---------- Dataset records ----------

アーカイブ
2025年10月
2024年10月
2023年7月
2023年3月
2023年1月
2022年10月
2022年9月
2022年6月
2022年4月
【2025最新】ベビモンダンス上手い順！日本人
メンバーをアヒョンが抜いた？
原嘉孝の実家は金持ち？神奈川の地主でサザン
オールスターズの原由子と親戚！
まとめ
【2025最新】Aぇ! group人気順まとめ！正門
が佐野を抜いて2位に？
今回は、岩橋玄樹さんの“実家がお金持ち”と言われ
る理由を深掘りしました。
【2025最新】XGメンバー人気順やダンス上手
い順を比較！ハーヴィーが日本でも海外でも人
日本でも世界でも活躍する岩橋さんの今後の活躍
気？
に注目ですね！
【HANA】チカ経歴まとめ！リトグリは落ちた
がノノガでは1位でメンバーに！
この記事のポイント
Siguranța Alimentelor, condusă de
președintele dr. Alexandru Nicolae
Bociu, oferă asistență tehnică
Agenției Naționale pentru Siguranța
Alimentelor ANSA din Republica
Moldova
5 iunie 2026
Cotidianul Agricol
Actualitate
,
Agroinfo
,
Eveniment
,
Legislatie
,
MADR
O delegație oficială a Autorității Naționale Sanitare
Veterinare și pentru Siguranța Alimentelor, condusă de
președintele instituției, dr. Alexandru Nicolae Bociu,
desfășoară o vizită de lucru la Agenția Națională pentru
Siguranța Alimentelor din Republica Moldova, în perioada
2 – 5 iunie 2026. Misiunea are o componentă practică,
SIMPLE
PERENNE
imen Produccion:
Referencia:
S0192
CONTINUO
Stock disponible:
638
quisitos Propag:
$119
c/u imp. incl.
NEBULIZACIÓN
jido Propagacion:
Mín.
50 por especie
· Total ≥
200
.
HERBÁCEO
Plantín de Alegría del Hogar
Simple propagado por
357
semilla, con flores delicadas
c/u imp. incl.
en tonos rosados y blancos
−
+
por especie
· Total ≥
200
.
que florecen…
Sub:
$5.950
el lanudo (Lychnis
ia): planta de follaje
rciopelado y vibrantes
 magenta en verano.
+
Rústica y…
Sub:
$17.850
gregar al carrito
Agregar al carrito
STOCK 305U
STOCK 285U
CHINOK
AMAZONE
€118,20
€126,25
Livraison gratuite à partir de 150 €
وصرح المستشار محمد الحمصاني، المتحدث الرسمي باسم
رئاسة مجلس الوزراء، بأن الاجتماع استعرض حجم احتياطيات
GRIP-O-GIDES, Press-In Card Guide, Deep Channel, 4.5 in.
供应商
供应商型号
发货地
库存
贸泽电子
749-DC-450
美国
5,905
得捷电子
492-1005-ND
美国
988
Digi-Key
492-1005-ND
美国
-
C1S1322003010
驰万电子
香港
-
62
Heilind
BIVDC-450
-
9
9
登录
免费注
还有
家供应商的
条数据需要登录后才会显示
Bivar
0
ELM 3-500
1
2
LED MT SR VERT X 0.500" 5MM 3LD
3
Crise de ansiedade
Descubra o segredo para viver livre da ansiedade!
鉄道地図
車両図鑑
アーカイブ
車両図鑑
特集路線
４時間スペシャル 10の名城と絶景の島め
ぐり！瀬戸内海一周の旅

----------

Task instructions:
Search the data for the string "Bociu" and copy out every line where it is found.

Exercise solution:
Bociu, oferă asistență tehnică
președintele instituției, dr. Alexandru Nicolae Bociu,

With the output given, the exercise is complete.